One such way of using technology to create consistency throughout safety-critical industries is the introduction of a Skills Passport for each individual. These digital passports provide an at-a-glance overview of skills, training and qualifications alongside clear mapping for future job progression.
Innovation though Skills Passports
A recent innovation arising from the North Sea Transition Deal (NSTD) in the UK Energy sector is the concept of a personal skills passport. Estimates are that roughly 50,000 jobs will be lost in traditional oil and gas in the next 10 – 15 years while a similar, and potentially greater number, will be created in renewables including carbon capture and hydrogen. This raises the question of how to facilitate movement between industry sub-sectors and on a large scale. This is an excellent example of large-scale industry transition.
One of the challenges faced by the industry is that there are a number of sector skills bodies setting standards for roles, associated training and certification in the industry. As yet, there is no common mapping of standards across these bodies, resulting in duplicate training, inefficiencies and unnecessary costs. The NSTD aims to harmonise standards across skills bodies to help individuals take ownership of their career and to be able to make career change and progression decisions within this framework. A skills passport gives workers full visibility on potential career pathways and the training requirements for roles across the industry.
The skills passport integrates with all of the sector skills bodies’ databases, consolidating an individual’s training and qualifications in one easy-to-access place.
Additionally, for those safety critical industries where worksite access needs to be controlled, the Skills Passport can also function as a Safety Passport. In many cases, access to site is managed with paper and/or legacy software that was built years ago.

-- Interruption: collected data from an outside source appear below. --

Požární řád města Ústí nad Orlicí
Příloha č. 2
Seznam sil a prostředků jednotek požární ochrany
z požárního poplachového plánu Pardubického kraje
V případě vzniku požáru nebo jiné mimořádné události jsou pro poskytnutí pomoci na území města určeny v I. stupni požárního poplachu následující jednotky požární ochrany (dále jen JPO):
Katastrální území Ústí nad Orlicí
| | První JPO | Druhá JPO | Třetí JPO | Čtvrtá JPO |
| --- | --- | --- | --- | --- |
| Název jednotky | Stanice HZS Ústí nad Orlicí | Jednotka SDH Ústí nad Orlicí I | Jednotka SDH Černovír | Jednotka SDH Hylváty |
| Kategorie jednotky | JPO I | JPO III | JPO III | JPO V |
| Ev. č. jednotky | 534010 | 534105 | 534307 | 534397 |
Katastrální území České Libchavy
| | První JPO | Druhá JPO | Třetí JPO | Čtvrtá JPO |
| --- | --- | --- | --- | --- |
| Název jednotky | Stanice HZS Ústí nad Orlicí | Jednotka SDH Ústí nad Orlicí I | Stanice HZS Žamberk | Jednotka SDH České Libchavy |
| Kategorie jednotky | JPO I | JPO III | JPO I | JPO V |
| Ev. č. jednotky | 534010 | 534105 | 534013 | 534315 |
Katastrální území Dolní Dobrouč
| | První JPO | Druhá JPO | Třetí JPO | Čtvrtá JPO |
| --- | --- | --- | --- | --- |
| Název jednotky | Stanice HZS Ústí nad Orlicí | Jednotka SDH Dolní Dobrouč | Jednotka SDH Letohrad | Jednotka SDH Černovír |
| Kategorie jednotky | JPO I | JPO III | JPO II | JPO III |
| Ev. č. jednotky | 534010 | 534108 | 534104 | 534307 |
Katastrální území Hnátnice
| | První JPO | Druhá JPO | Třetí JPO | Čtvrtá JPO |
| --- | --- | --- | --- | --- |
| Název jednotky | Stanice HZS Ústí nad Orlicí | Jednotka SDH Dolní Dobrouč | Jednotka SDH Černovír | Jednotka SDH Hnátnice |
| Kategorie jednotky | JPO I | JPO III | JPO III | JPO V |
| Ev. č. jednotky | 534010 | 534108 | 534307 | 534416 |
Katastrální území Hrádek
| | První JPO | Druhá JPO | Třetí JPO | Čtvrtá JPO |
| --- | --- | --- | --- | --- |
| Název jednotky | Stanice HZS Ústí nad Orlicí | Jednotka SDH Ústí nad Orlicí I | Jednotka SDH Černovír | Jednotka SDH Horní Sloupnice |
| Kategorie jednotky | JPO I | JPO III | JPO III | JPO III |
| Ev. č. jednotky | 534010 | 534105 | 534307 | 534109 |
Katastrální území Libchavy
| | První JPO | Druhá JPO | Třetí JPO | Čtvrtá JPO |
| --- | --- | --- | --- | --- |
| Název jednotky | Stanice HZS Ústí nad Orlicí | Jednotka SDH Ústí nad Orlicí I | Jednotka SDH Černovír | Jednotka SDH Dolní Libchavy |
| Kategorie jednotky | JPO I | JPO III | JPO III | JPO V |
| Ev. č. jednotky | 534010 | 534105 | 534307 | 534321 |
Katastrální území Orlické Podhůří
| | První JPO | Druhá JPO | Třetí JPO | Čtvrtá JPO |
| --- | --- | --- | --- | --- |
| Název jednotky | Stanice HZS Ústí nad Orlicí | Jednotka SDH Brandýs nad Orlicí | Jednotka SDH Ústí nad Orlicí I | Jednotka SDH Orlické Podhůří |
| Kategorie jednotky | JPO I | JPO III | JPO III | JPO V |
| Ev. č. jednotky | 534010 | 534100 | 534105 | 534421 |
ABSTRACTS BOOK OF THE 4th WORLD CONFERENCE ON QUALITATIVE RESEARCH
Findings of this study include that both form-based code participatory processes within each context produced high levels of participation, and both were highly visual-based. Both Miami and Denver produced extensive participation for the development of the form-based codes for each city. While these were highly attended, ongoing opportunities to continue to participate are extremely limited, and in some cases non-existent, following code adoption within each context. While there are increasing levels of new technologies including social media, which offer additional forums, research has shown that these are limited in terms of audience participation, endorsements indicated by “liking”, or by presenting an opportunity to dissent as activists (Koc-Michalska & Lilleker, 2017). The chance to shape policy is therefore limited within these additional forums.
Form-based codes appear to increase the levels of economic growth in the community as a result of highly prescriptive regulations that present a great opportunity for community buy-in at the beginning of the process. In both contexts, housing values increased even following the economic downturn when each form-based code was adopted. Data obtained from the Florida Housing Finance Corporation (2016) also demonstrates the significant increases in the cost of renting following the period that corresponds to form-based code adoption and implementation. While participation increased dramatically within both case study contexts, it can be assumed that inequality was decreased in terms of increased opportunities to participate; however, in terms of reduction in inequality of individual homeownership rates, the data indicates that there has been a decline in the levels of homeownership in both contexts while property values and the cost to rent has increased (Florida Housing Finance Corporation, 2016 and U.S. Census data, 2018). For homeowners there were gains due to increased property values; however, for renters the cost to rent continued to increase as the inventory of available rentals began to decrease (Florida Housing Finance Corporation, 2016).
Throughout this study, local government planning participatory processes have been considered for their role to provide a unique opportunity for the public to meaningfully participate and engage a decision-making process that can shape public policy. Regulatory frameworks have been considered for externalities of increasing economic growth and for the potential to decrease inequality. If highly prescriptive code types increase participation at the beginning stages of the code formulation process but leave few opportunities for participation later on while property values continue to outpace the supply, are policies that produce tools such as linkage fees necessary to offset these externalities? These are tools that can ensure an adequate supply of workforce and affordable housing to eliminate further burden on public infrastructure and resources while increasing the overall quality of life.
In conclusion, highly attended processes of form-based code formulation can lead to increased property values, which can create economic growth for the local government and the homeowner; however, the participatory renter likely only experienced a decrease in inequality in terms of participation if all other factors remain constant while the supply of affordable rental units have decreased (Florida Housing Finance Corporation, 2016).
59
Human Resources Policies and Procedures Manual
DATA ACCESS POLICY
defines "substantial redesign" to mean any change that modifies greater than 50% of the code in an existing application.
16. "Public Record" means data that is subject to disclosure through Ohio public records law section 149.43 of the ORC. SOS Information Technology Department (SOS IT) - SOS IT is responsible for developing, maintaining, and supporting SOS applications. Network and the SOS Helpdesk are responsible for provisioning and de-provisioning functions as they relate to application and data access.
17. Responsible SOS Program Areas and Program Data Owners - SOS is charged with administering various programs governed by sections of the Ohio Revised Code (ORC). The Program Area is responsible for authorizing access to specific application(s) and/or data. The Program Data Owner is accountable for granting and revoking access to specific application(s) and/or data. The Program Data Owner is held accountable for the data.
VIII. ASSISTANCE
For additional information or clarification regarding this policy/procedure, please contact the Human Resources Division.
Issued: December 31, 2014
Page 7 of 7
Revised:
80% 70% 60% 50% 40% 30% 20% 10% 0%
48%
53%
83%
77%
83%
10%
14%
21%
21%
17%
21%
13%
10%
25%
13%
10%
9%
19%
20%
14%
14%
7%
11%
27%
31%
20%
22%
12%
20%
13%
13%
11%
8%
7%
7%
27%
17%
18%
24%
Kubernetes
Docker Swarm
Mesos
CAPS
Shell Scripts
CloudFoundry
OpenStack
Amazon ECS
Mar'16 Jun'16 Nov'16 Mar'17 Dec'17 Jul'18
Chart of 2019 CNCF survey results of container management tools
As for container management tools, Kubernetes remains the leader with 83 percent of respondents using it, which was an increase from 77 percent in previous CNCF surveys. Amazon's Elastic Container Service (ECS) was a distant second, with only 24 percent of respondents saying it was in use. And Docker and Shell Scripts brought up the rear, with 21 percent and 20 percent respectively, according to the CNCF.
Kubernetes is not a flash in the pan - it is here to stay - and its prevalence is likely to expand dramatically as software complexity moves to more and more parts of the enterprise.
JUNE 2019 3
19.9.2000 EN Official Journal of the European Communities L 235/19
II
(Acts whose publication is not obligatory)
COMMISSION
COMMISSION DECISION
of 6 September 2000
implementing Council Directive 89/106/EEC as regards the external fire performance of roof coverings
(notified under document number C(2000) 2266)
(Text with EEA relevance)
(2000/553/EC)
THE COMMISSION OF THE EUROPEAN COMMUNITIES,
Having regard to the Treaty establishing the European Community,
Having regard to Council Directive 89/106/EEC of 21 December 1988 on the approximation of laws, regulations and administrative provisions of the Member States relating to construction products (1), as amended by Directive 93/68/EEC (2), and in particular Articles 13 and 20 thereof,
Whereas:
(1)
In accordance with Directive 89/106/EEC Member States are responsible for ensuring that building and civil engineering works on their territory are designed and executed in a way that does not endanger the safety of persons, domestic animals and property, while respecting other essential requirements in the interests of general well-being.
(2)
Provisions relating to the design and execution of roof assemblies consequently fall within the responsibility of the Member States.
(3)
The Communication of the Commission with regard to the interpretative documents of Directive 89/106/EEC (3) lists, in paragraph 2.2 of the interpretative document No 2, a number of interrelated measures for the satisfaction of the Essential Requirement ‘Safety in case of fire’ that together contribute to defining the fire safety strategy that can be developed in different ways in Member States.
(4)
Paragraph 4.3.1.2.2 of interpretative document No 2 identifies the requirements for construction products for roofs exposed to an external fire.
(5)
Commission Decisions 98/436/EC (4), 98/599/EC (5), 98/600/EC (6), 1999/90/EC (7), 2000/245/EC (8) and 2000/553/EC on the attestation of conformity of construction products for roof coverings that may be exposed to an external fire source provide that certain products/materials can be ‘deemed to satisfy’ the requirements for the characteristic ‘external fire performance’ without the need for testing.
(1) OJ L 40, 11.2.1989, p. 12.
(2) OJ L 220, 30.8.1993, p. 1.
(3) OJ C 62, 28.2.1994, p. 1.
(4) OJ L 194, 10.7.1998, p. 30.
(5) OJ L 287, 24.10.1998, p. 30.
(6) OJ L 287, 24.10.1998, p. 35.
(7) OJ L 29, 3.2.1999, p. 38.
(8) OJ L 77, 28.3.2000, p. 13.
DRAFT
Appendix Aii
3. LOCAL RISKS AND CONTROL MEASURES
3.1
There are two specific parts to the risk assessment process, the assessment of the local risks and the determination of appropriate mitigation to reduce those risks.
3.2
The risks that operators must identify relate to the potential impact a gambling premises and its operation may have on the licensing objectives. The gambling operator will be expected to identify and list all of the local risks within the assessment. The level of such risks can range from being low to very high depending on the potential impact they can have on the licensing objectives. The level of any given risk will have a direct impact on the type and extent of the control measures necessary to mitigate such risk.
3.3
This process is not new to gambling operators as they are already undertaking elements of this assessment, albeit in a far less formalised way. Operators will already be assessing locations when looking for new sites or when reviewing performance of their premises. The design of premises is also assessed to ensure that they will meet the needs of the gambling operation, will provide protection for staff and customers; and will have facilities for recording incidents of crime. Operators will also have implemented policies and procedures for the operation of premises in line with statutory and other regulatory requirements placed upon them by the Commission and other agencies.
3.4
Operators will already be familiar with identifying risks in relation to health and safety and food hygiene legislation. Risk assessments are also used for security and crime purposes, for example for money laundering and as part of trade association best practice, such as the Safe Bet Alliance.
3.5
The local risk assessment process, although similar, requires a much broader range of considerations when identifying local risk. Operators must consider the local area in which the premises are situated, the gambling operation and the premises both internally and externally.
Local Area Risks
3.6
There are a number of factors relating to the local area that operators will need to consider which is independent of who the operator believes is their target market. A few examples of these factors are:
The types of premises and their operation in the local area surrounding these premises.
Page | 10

How skills passports help with skills development and employee attraction
A skills passport is only likely to be successful if the key stakeholders, and in particular skills bodies, are aligned on the principles. Agreeing standards across skills bodies is likely to require compromise and the recognition of working jointly towards a greater good. As has been suggested earlier, industry responses such as developing an industry value proposition are required in order for any industry to develop and present effective skills related strategies.
Assuming this hurdle can be overcome, skills passports have significant potential to change the development experiences of current workers in a sector as well as educating potential entrants. The notion of having all of one’s qualifications securely held in one easily accessible app, together with the ability to plan career moves around skills and competencies is a powerful enabler and serves to communicate to workers that their needs are being placed front and centre.
For potential entrants, a skills passport can both educate on requirements as well as demonstrate that the sector has its act together in that it has a cohesive story to tell about careers and development. That this story is told through the innovative use of technology is a bonus.
The use of a skills passport will be key in not only attracting and retaining a younger workforce, but also showing a cohesive pathway for older workers whose roles may have changed. They may have found themselves transitioning to another role either through their own desire or because of an organisational need, and this passport can simplify the transition process.
By working together and harnessing digital innovation, safety critical industries can build on the legacy of those workers reaching retirement by equipping the workforces of the future with all of the necessary skills to help them build a long-lasting, enjoyable career.